By “restraint”: O’Hanlon means not doing certain things — not entering into new alliances, not seeking to export liberal democracy at bayonet point, not firing the first shot in a crisis, not exaggerating minor provocations, not seeking full-spectrum military dominance, and not having an all-or-nothing view of strategic victory/success. Taken together, he argues, such a balanced strategy of resolution and restraint is America’s “best chance, and the world’s best chance, for a sustained period of great power peace, continually increasing prosperity at home and abroad, and multilateral success in addressing new security threats.”

While O’Hanlon makes a valiant effort to chart a new strategic course, ultimately his reach exceeds his grasp. “The Art of War in an Age of Peace” does not so much articulate a new strategic vision as refine the existing liberal internationalist one in light of the changing signs of the times.
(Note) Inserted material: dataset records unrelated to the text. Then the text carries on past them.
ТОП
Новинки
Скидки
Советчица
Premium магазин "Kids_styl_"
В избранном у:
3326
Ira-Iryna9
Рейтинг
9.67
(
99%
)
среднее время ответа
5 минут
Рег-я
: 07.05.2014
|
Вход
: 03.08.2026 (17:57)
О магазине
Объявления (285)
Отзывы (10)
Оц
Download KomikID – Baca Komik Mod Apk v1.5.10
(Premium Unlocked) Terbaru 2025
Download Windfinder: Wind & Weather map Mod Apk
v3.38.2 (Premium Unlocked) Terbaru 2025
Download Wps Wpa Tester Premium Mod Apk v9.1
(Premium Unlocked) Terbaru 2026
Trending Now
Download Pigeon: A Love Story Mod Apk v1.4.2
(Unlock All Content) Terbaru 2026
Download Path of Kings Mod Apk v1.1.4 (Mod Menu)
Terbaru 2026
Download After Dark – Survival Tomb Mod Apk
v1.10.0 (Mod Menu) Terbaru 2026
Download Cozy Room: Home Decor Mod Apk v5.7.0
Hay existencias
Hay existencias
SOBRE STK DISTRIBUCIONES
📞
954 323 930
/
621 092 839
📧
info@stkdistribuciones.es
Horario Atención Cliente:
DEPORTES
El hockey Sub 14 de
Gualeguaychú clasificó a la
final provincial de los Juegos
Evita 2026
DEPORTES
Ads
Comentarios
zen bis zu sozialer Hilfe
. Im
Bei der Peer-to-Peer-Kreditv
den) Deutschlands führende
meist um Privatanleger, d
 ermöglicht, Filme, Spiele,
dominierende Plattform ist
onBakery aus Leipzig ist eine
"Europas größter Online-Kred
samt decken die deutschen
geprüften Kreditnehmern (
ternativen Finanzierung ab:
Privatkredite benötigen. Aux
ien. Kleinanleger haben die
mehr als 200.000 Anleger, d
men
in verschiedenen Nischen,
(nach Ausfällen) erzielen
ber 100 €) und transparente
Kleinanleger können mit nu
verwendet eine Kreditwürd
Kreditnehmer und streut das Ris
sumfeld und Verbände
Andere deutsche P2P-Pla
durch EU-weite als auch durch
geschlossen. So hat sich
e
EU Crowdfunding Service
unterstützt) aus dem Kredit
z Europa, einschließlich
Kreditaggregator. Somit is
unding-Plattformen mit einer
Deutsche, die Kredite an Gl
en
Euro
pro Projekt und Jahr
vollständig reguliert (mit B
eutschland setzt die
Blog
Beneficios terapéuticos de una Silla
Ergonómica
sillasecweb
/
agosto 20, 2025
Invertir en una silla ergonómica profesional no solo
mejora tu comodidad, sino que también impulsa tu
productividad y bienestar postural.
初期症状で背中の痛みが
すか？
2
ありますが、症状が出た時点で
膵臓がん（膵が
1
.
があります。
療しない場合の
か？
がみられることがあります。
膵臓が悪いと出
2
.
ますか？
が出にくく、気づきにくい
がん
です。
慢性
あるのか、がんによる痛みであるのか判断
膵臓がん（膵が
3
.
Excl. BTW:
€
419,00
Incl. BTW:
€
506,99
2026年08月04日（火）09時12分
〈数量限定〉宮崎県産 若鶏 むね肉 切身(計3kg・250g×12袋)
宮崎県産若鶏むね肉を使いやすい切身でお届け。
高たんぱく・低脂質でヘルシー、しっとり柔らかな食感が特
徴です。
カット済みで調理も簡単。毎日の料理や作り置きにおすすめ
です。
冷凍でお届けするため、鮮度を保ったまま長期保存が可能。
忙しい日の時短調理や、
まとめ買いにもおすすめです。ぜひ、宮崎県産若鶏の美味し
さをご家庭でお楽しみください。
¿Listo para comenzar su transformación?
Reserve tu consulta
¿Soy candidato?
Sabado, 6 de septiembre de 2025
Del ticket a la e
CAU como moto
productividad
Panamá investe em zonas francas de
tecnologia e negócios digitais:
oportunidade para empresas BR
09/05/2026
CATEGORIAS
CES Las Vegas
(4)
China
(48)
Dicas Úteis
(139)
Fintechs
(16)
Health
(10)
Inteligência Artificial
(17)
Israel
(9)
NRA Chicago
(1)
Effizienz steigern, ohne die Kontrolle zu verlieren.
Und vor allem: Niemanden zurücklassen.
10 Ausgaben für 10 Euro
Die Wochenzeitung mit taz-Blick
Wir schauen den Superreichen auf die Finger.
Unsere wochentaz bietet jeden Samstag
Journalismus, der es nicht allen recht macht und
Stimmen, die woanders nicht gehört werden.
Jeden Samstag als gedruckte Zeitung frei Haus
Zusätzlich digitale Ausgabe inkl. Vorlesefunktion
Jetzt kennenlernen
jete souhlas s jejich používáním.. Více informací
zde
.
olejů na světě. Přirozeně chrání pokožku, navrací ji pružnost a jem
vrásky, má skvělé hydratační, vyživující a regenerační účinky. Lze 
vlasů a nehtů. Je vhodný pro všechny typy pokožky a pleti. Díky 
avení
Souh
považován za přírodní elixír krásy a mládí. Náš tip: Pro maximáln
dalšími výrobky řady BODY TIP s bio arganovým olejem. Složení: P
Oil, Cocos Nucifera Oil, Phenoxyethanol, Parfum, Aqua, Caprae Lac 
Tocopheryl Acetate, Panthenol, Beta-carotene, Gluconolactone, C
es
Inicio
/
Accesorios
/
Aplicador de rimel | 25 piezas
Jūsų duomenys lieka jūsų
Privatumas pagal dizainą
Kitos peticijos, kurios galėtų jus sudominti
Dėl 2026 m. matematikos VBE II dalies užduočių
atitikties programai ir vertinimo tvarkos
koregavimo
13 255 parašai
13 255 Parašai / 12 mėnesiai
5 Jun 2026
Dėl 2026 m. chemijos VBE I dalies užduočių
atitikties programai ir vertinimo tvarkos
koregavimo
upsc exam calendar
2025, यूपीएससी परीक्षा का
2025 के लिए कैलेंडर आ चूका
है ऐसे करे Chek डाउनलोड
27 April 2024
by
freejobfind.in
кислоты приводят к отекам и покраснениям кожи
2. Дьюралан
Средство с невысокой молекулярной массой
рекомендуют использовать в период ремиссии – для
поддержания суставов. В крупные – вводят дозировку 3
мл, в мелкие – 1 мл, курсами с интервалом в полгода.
O’Hanlon suggests changes, to be sure. He advocates, for example, the adoption of a less ambitious timeline for the full and final realization of full-blown liberalism around the globe. And he recommends that the U.S. de-emphasize military hard power in favor of other forms of hard (and soft) power.

But these are suggestions regarding means rather than ends, regarding the instruments of statecraft rather than its goal. When it comes to the ultimate purpose of U.S. statecraft, O’Hanlon simply cannot escape the gravity well of liberal internationalism. Indeed, when it comes to strategic goals, he ends up largely recycling the platitudes and bromides that have defined liberal internationalist discourse since the early 1940s — that U.S. grand strategy has been and must remain the resolute defense of an essentially liberal international order.”

Nor does falling back on a somewhat strained distinction between “liberal” and “rules-based” orders blunt this charge. O’Hanlon makes a great deal of this distinction, arguing that the latter constitutes nothing more than the rules of the road necessary for peaceful and mutually beneficial interstate interaction while the former is that plus a fundamental commitment to promoting liberal democracy and human rights.

But in reality, it is a distinction without much of a difference. The two types of order occupy proximate points on a single scale — especially as O’Hanlon has defined it, the rules based order is simply a slightly stripped-down version of the liberal international order. All that is lacking — all that distinguishes the RBO from the LIO — is the overt promotion of liberal values and liberal-democratic forms of governance associated with the latter. But the liberalism on full display in the LIO is also immanent within the RBO. The rules of the RBO are, after all, liberal — they are based on free trade, peaceful resolution of disputes, and cooperation on issues of common importance, all of which are defining elements of Western tradition of liberal political and international thought. Indeed, the two are best seen as different in degree rather than kind — a point that O’Hanlon effectively concedes when he recognizes the RBO is in effect a kind of way-station on the road to a full-blown LIO.

Ultimately, what O’Hanlon offers is less a third-way between liberal internationalism and restraint than a kind of “liberal internationalism-lite” — a variation on the restoratio imperii theme that incorporates some of the more inescapable lessons of the past two-plus decades of American strategic overreach. A strategy of resolute restraint would have the same broad goals as liberal internationalism — upholding a concatenation of essentially “liberal” norms, rules and institutions — but would rely less on U.S. armed supremacy and the blunt instrument of deterrence-by-denial than on a broader mix of hard-power means more shrewdly employed.

The bottom line? If you are in the liberal internationalist camp, O’Hanlon’s arguments are likely to sound fresh and innovative. If you are in the restrainer camp, they are more likely to resemble Ptolemaic epicycles on increasingly unsustainable grand strategy of liberal internationalism. Count me a restrainer.